Before Sunset: Im Sequel von Richard Linklaters "Before Sunrise" verbringen Ethan Hawke und Julie Delpy neun Jahre nach ihrer ersten Begegnung einen Nachmittag plaudernd in Paris.
Ein Wiedersehen mit den Gewinnern des Silbernen Bären 1995: Richard Linklater drehte das Sequel zu seinem Generation-X-Kultfilm „Before Sunrise“: Neun Jahre, nachdem sich Jesse und Céline in Wien trafen, begegnen sie sich in Paris wieder und verbringen eine Stunde vor Sonnenuntergang miteinander. Gemeinsam mit Linklater verfassten Hauptdarsteller Ethan Hawke und Julie Delpy das Drehbuch und füllten dies mit nicht weniger als all den Erfahrungen, die zwei Menschen im Laufe von knapp zehn Jahren sammeln können.

Gesammelte Daten
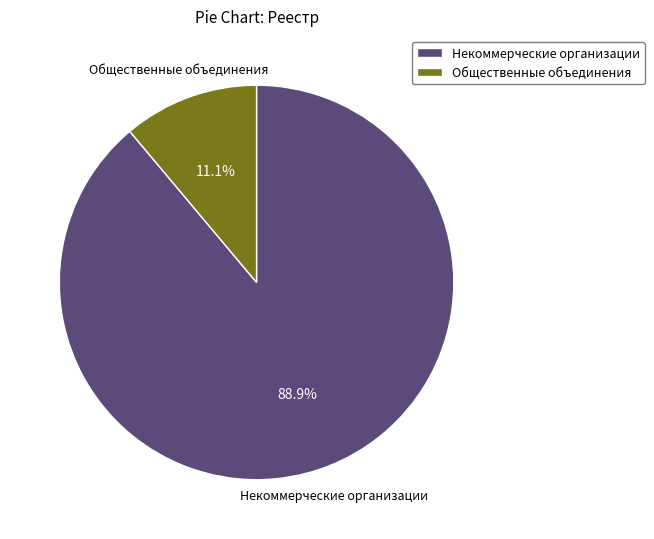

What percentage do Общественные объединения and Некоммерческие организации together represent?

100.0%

Deine Aufgaben
1. Kopiere aus dem Ausgangstext wörtlich die Passage von „Before Sunset: Im“ bis einschließlich „plaudernd in Paris.“.
2. Fasse den Absatz des Ausgangstexts, der mit „Ein Wiedersehen mit den Gewinnern“ beginnt, als kurze Stichpunktliste zusammen und behalte dabei seine wichtigsten Fakten bei.
Die Zeilen sind eigenständiges Material und gehören nicht zum Ausgangstext.

Lösungen
1.
Before Sunset: Im Sequel von Richard Linklaters "Before Sunrise" verbringen Ethan Hawke und Julie Delpy neun Jahre nach ihrer ersten Begegnung einen Nachmittag plaudernd in Paris.

2.
- Wiedersehen mit den Gewinnern des Silbernen Bären 1995
- Richard Linklater drehte das Sequel zu seinem Generation-X-Kultfilm „Before Sunrise“.
- Neun Jahre nach ihrem Treffen in Wien begegnen sich Jesse und Céline in Paris wieder und verbringen eine Stunde vor Sonnenuntergang miteinander.
- Linklater schrieb das Drehbuch gemeinsam mit den Hauptdarstellern Ethan Hawke und Julie Delpy.
- Das Drehbuch ist gefüllt mit den Erfahrungen, die zwei Menschen in knapp zehn Jahren sammeln können.